The rain had stopped, but a summer fog had risen and was now creeping through the hedges and shrubs in the small park across the way. The moon had not worked free of the low overcast, but the clouds hurrying above the rooftops were limned with an almost liquid grey-white light. Puddles threw back a multitude of yellowed reflections from the corner streetlamp. There was no one out this night, not even the boy who had replaced Gooseberry. I tried to imagine where Field and his many operatives had positioned themselves. In that empty house near the corner? In the darkness of the alley to the east?

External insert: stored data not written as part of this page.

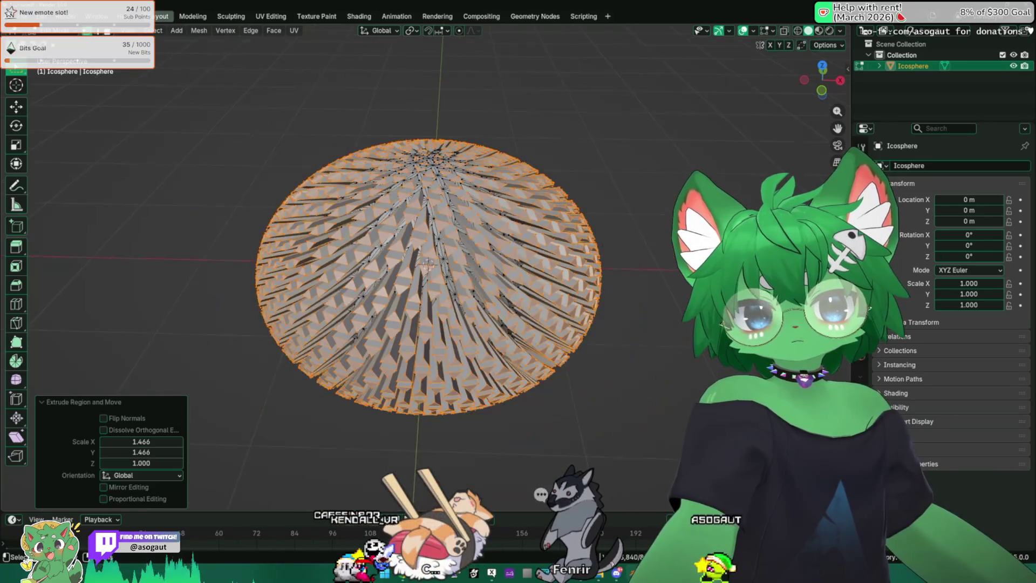
{"action": "key", "text": "shift+alt+z"}
{"action": "mouse_move", "coordinate": [419, 220]}
{"action": "middle_mouse_down"}
{"action": "mouse_move", "coordinate": [418, 229]}
{"action": "mouse_move", "coordinate": [415, 222]}
{"action": "middle_mouse_up"}
{"action": "scroll", "coordinate": [414, 222], "scroll_direction": "up", "scroll_amount": 5}
{"action": "scroll", "coordinate": [412, 220], "scroll_direction": "down", "scroll_amount": 5}
{"action": "key", "text": "ctrl+z"}
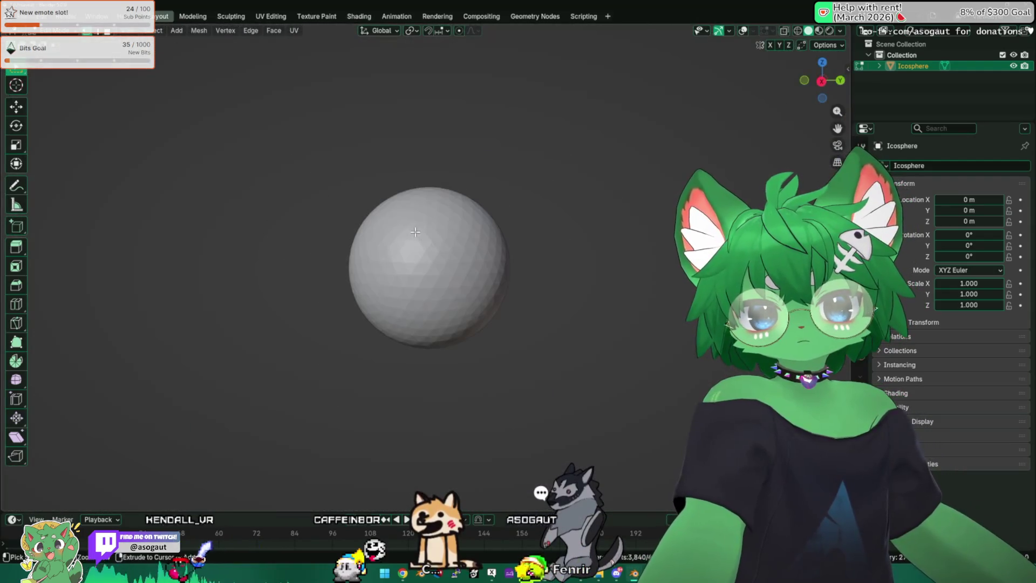
{"action": "key", "text": "Return"}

A real clock—the one in our downstairs hallway—slowly struck twelve.

I went back to bed, closed my eyes, and tried to slow my mind.

From somewhere far below, borne up by the medium of the hollow walls and occasional grates, there came a subtle rustling. A scuttling. A door opening? No, I thought not. A window, then? No. A cellar-dark slow shifting of bricks, perhaps, or some slow but minded movement amidst heaps of black coal. But definitely a scuttling.

I sat up in bed and clutched my bedclothes to my chest.

My accursed novelist’s imagination, perhaps aided by the laudanum, offered up clear visions of a rat the size of a small dog pressing its way through the renewed hole in the coal cellar wall. But this oversized rat had a human face. The face of Drood.

A door creaked. Floor boards moaned ever so softly.

Dickens sneaking out into the night, as Inspector Field had so confidently predicted?

I slipped out of bed, pulled on my dressing gown, and went to one knee, opening the lowest drawer of my dresser with exaggerated care so as not to make a sound. The huge pistol given to me by Detective Hatchery was there where I had left it under my folded summer linens. It felt absurdly heavy and bulky in my hand as I tip-toed to my door and opened it with a wince-producing protest of hinges.

The hallway was empty, but now I could hear voices. Whispering voices. Men’s voices, I thought but could not be certain.

Glad that I had left my stockings on, I moved out into the hall and stood at the head of the dark staircase. Other than the pendulum thud and inner ticking of the hallway clock downstairs, there was no noise coming up from the ground floor.

The whispers rose again. They came from just down the hall.

Could Caroline—angry at me for sending her away—have come up to talk to Dickens? Or Carrie, who had always considered Charles Dickens her favourite visitor to our house?

No, the whispers were not coming from Dickens’s guest room. I saw a vertical slice of soft light coming through the partially opened study door and moved carefully down the hall, the heavy pistol pointing towards the floor.

There was a single lighted candle in there. By pressing my face against the door, I could make out the three chairs and three figures sitting near the cold fireplace. Dickens in a red Moroccan robe was sitting in the wing chair he had occupied earlier. He leaned forward above the only candle, his expression lost to shadows, but his hands busy working the air as he whispered urgently. Listening from the desk chair was the Other Wilkie. His beard was slightly shorter than mine, as if he had trimmed it recently, and he wore my spare set of spectacles. The two circles of glass reflected the candle and made his eyes look demonic.

In the tall chair I had occupied an hour earlier, the back of the chair now towards me, I could make out only a black arm, long pale fingers, and a hint of bare scalp rising above the dark leather. I knew who it was, of course, even before the form leaned forward into the candlelight to hiss-whisper some response to Dickens.

Drood was in my house. I remembered the image of the rat in the coal cellar, then saw instead a curling tendril of smoke or fog creeping between the bricks down there, coalescing into this simulacrum of a man.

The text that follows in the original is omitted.